First lets look at the chance of collision of two GUIDs. It is not, as other answers have stated, 1 in 2^128 (10^38) because of the birthday paradox, which means that for a 50% chance of two GUIDs colliding the probability is actually 1 in 10^64 (10^19) which is a lot smaller. However, this is still a very large number, and as such the probability of collision assuming you are using a reasonable number of GUIDs is low.

Note also that GUIDs do not contain a timestamp or the MAC address as many people also seem to believe. This was true for v1 GUIDs but now v4 GUIDs are used, which are simply a pseudo-random number which means that possibility of collision is arguably higher because they are no longer unique to a time and a machine.

So essentially the answer is yes, collisions are possible. But they are highly unlikely.

Greg Beech
While I agree with all of your facts, be careful with your math. To say that you have a 1 in 10^19 chance of any two GUIDs colliding depends on how many GUIDs are in the set.
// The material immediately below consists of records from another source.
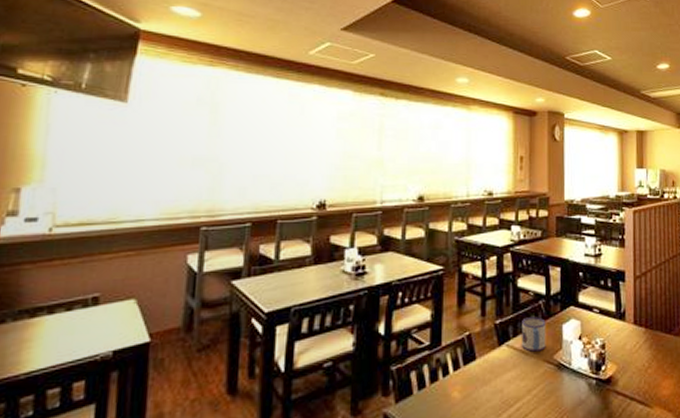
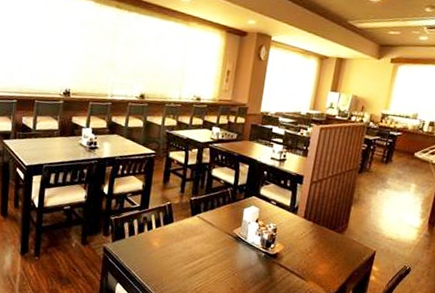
mug: present [522,317,546,352] -> none [210,199,231,225]

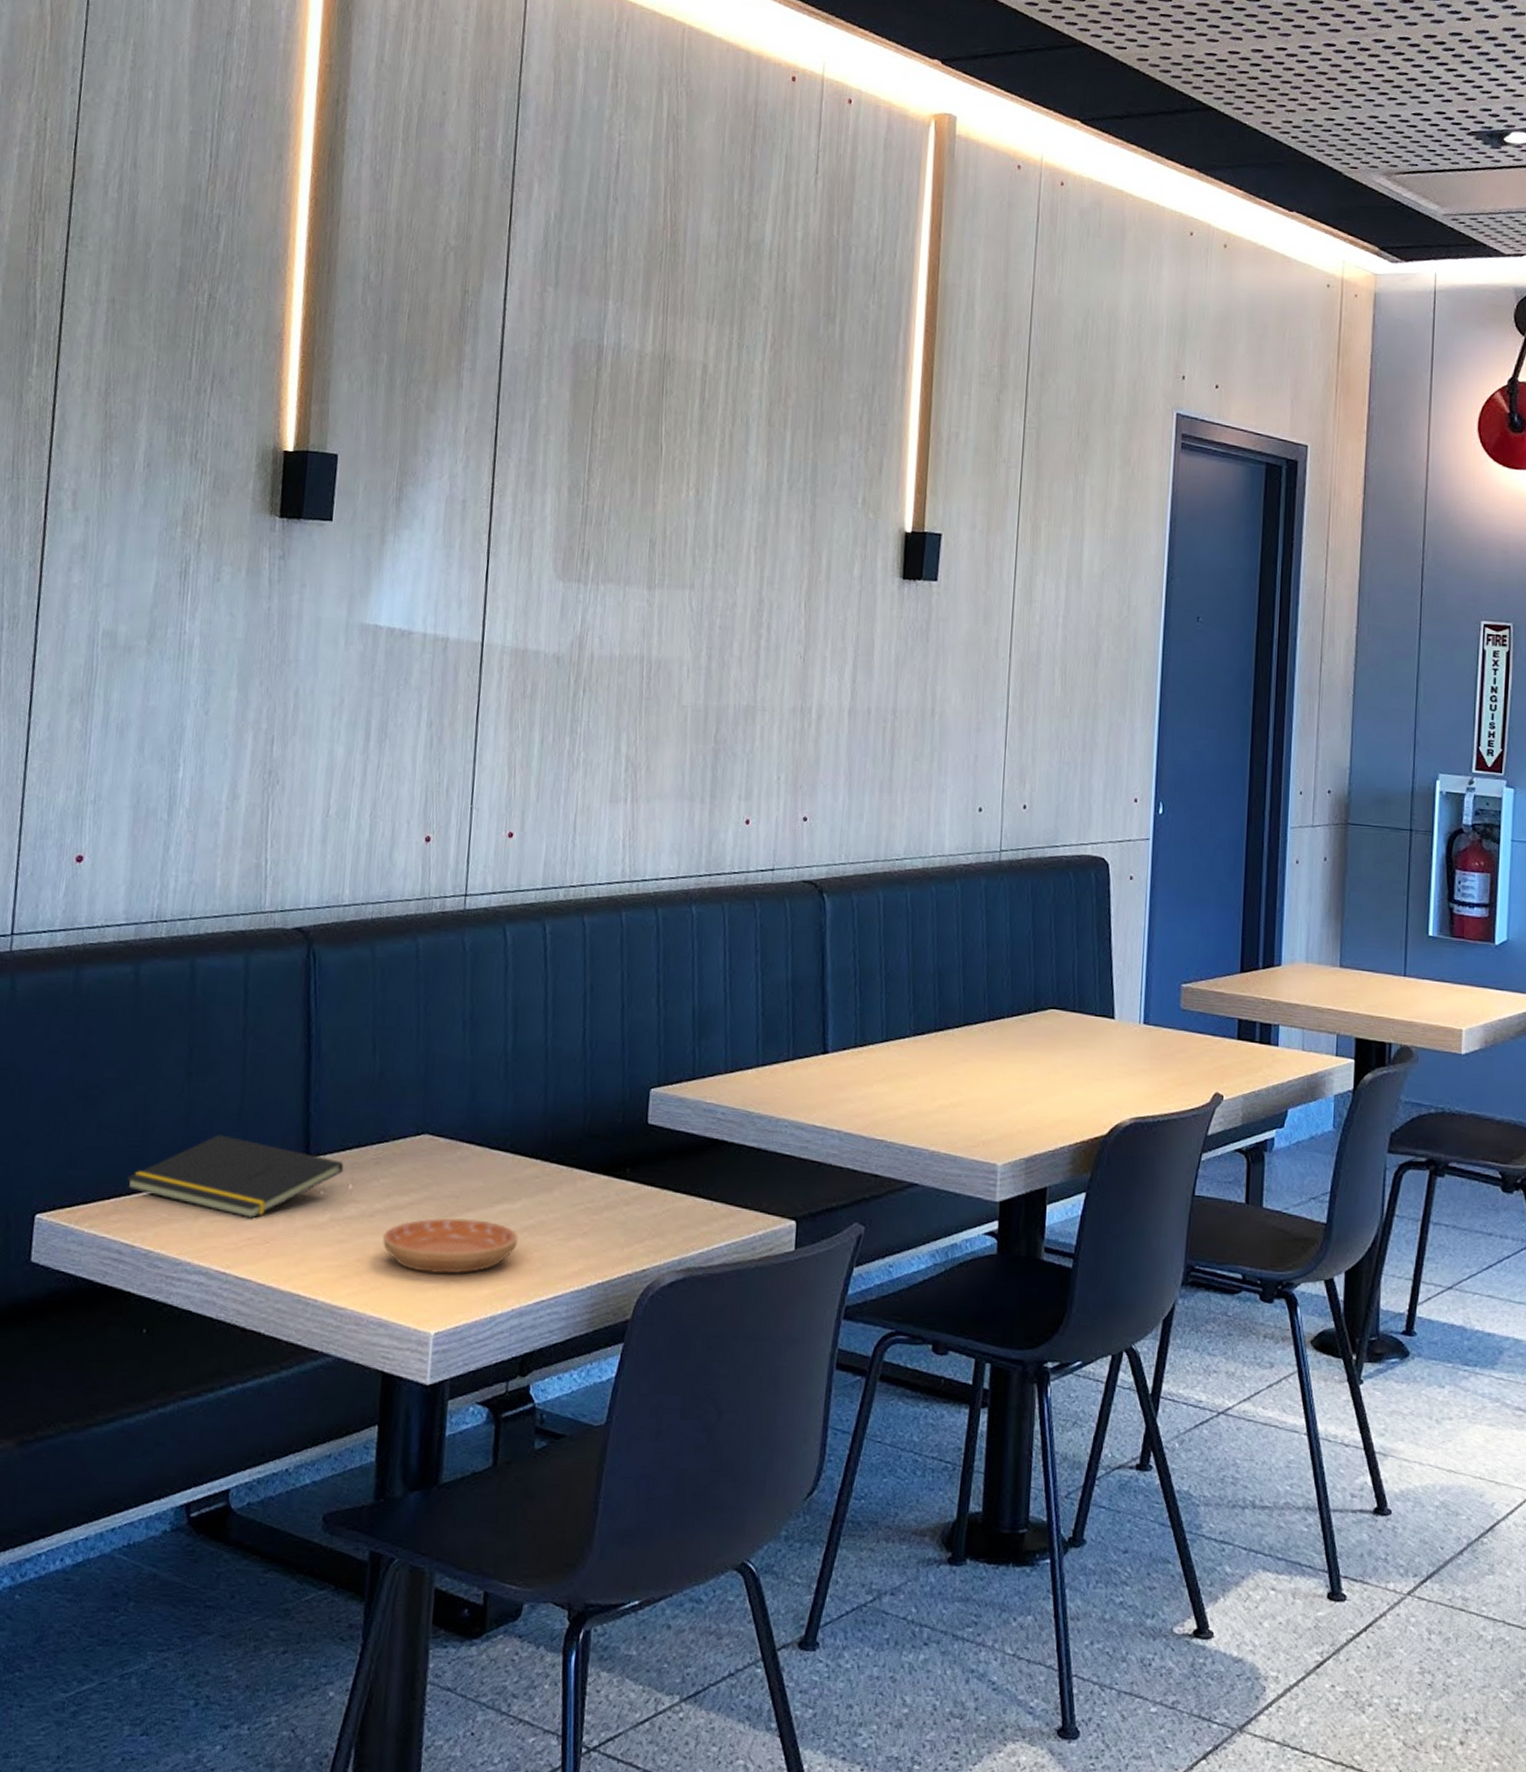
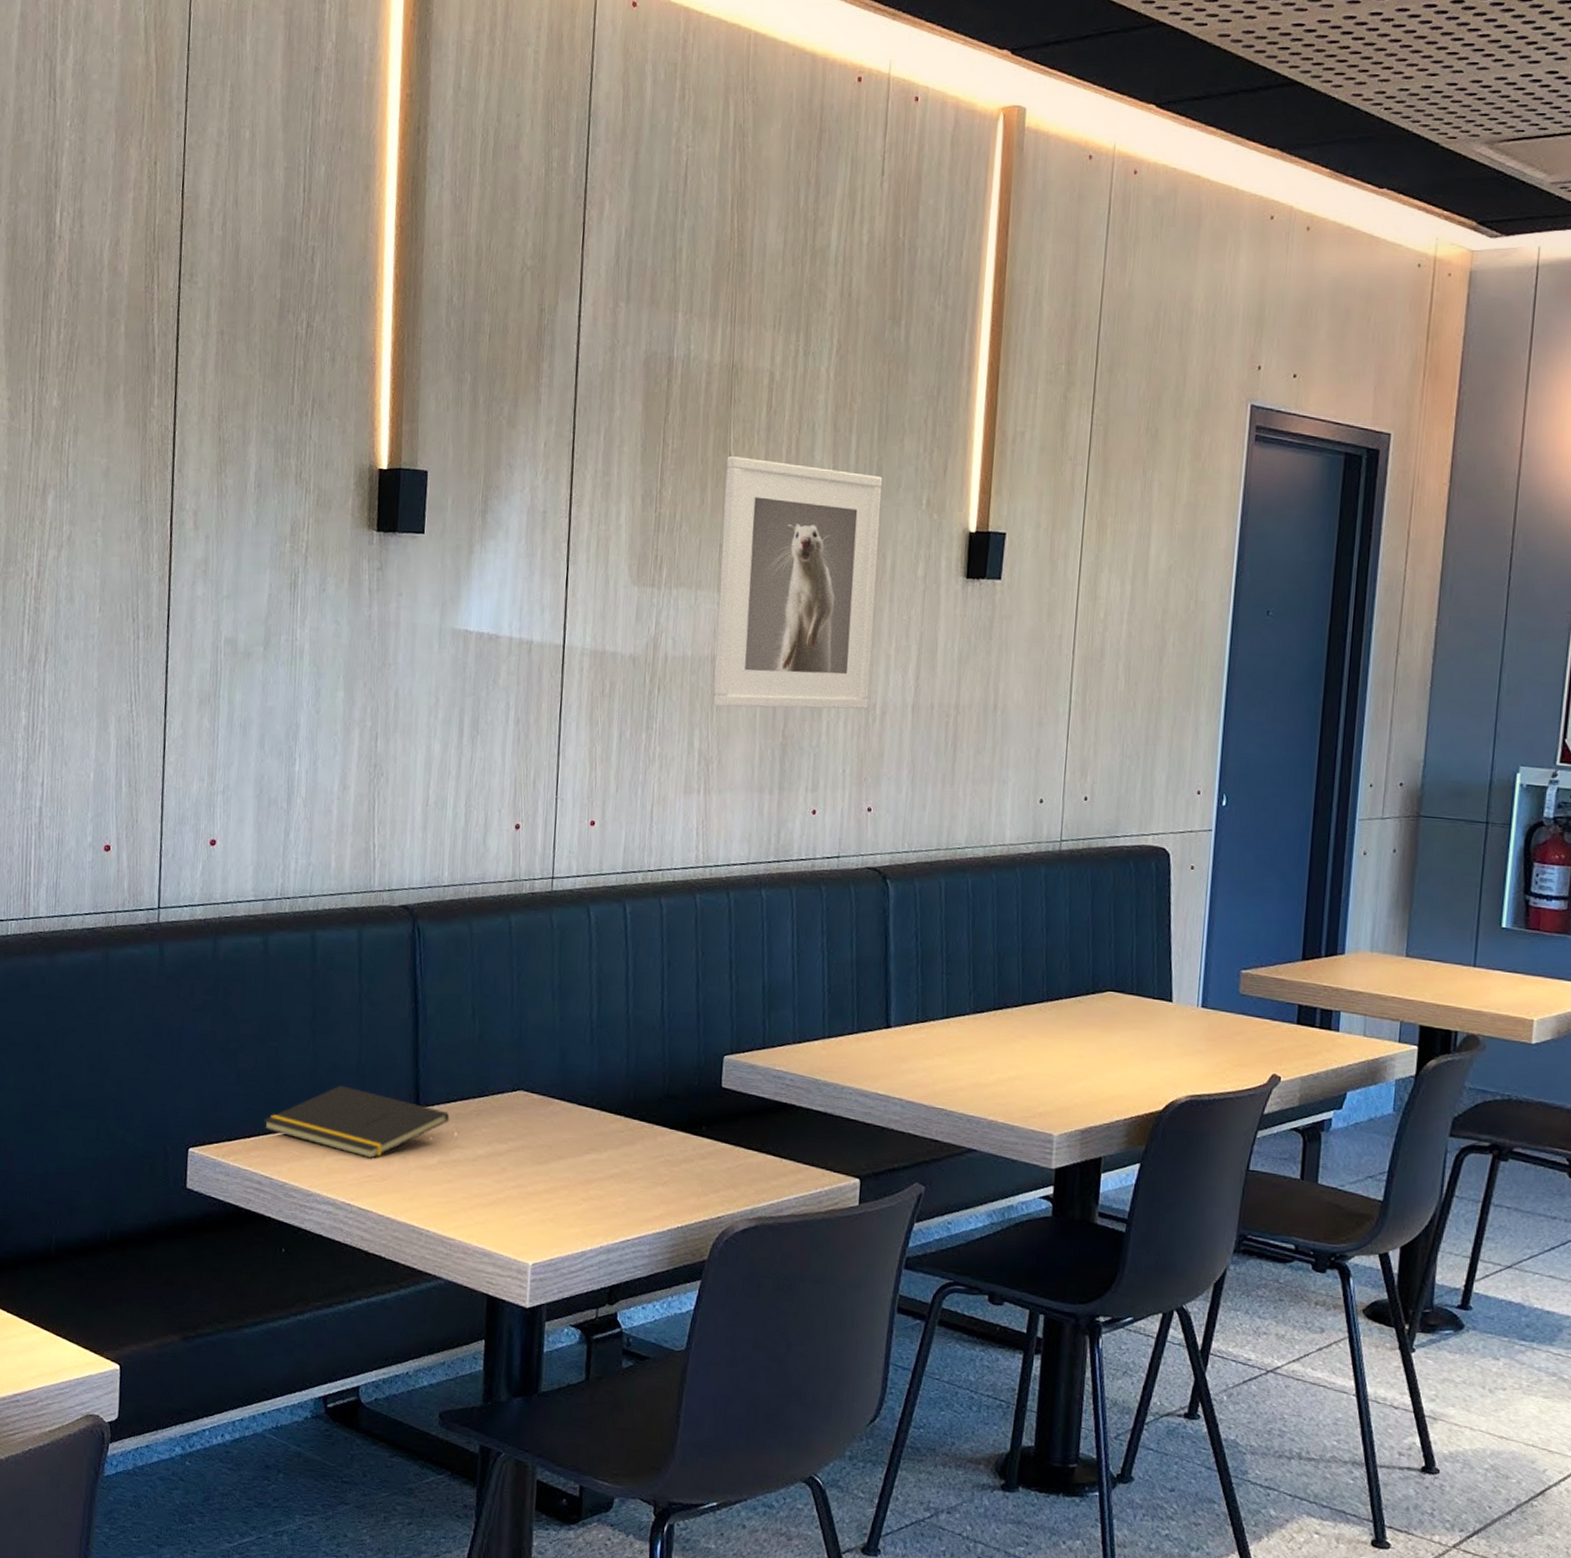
saucer: present [382,1218,518,1274] -> none [484,1164,605,1214]
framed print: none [642,448,818,714] -> present [713,456,883,710]

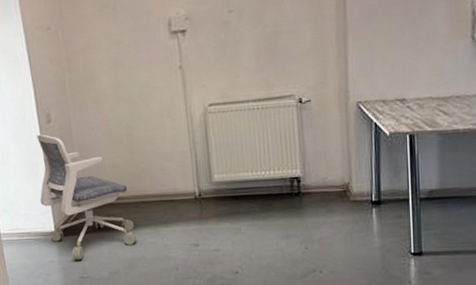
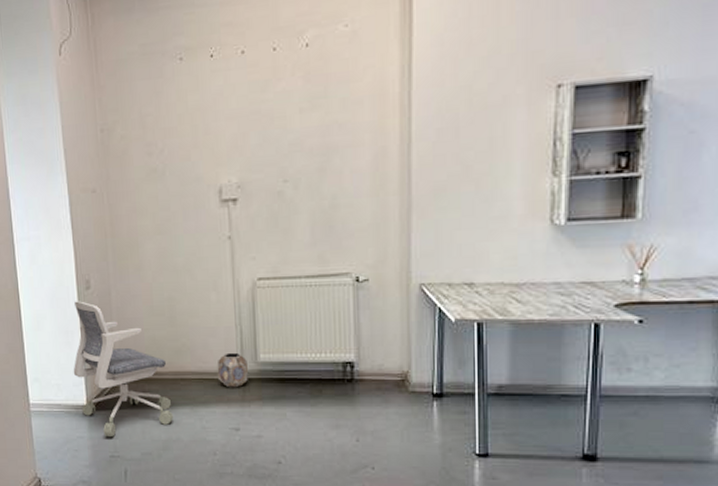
planter: none [174,174,204,208] -> present [217,352,248,388]

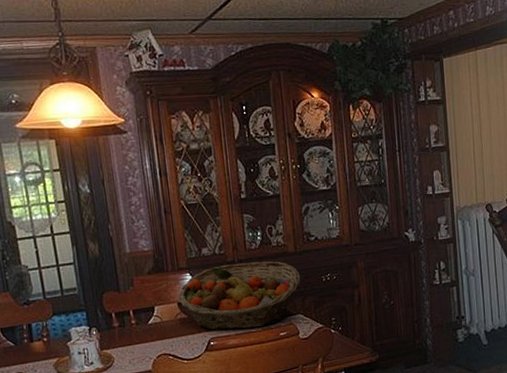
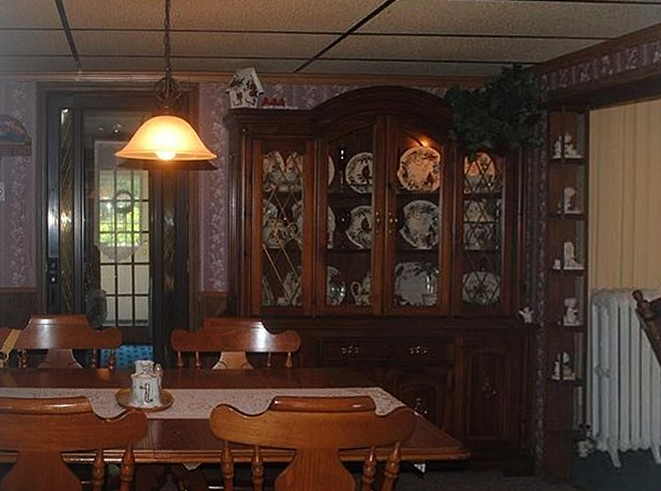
fruit basket: present [178,261,301,331] -> none [247,319,384,394]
For that chance you need ~2^32 GUIDs, so in nearly all real-world scenarios the odds are much lower.
DocMax
+1 for mention of birthday paradox issue
Jimmy
+2  A: 

Two Win95 machines that have ethernet cards with duplicate MAC addresses will issue duplicate GUIDS under tightly controlled conditions.

Joshua
+1  A: 

Just for grins, try the following script... (works on SQL 2005, not sure about 2000)

declare @table table
(
    column1 uniqueidentifier default (newid()),
    column2 int,
    column3 datetime default (getdate())
)

declare @counter int

set @counter = 1

while @counter <= 10000
begin
    insert into @table (column2) values (@counter)
    set @counter = @counter + 1
end

select * from @table

select * from @table t1 join @table t2 on t1.column1 = t2.column1 and t1.column2 != t2.column2

Running this repeatedly (takes less than a second) produces a fairly wide range from the first select, even with an EXTREMELY short time gap. So far the second select hasn't produced anything.

GalacticCowboy
You need another 15 zeros at the end of the counter to have a 50% chance of a duplicate. But, for Pete's sake don't do it!
Jim Birchall
Yeah, I ran it with 100000 (one hundred thousand) and it took about a minute...
GalacticCowboy
+1  A: 

I know people like the feel-good answer that GUIDs are magical and guaranteed to be unique, but in reality, most GUIDs are just 121-bit random numbers (seven of the bits are wasted on formatting). If you wouldn't feel comfortable using a big random number, then you shouldn't feel comfortable using a GUID.

Rick Yorgason